Fig. 4.

Modulation of in vitro kinase activity by LRRK2-targeting Nbs. (A) Effect of Nbs on LRRK2 kinase activity measured using the LRRK2-optimized AQT0615 peptide as substrate. (B) Effect of Nbs on LRRK2-mediated phosphorylation of Rab8a determined via a Western blot assay (SI Appendix, Fig. S10). In both A and B, the influence of the Nbs (25 µM) on the relative kinase activity compared to the “No-Nb” control is plotted, and a positive MLi-2 control is included.
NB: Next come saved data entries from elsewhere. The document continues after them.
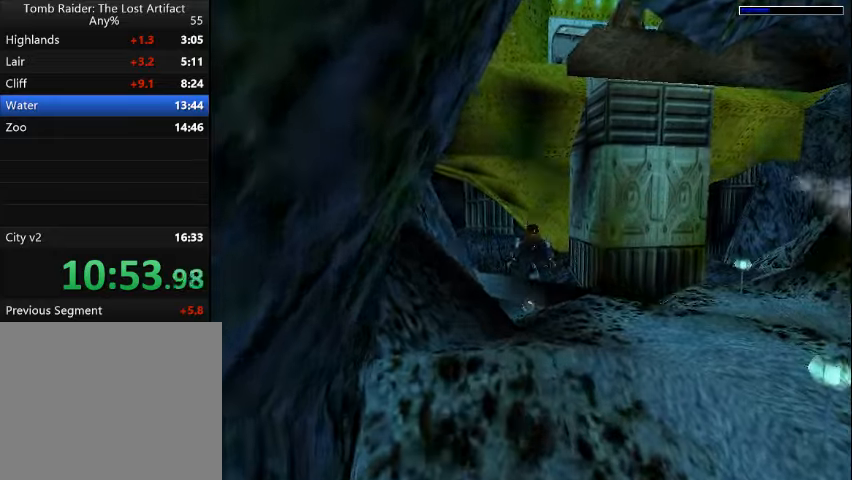
{"buttons": ["SQUARE"], "events": [[133, "DPAD_UP", "up"], [433, "DPAD_UP", "down"], [500, "DPAD_UP", "up"]]}
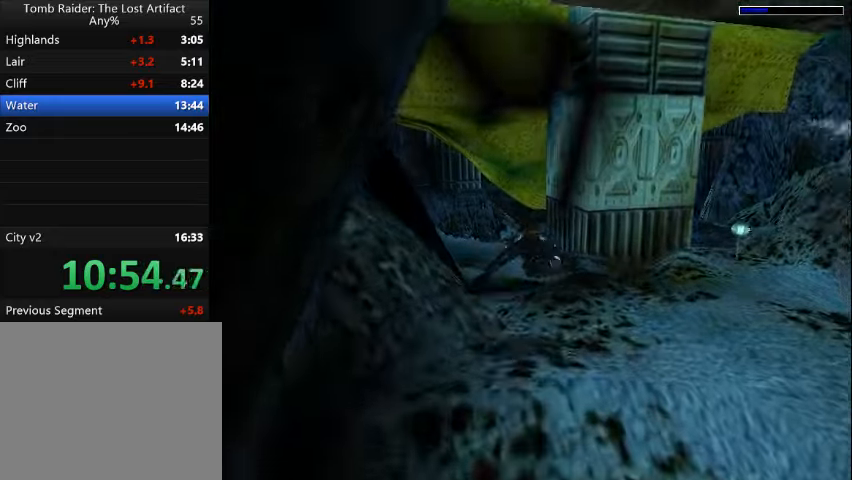
{"buttons": ["SQUARE"], "events": [[333, "DPAD_RIGHT", "down"], [466, "DPAD_RIGHT", "up"]]}
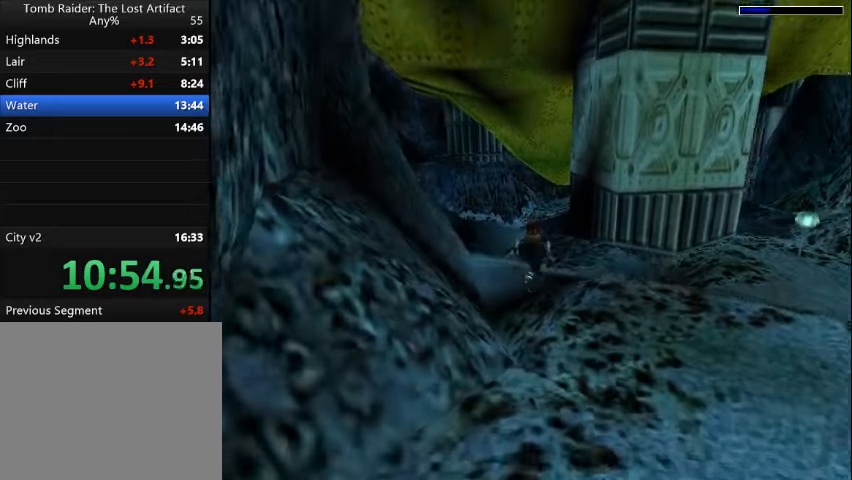
{"buttons": ["SQUARE"], "events": []}
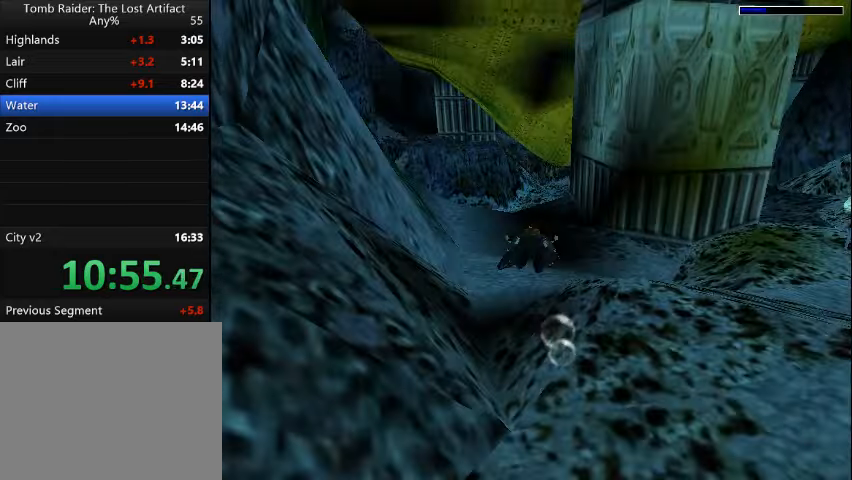
{"buttons": ["SQUARE", "DPAD_DOWN"], "events": [[466, "DPAD_DOWN", "down"]]}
Each bar reflects the average (±SD) of three independent measurements. (C–E, Upper) Dose–response curves for the inhibition of the in vitro LRRK2 kinase activity by the group1 Nbs: Nb1 (C), Nb6 (D), and Nb23 (E), using a serial dilution of the Nb and a fixed concentration of AQT0615 peptide (10 µM) and ATP (1 mM). (Middle) The Michaelis–Menten curves obtained for LRRK2 at varying concentrations of ATP and a fixed (subsaturating) concentration of peptide substrate (AQT0615) and at varying concentrations of the respective Nbs. (Lower) The corresponding linearizations according to the Lineweaver–Burk method (double-reciprocal plot). The Nb concentrations used are indicated below the plots. Each datapoint reflects the average (±SE) of three independent measurements. The IC₅₀ (±SD) values resulting from fitting on a three-parameter logistic equation and the K_i^app and α values (±SD) resulting from global fitting on a mixed-type inhibition mechanism are indicated on the graphs.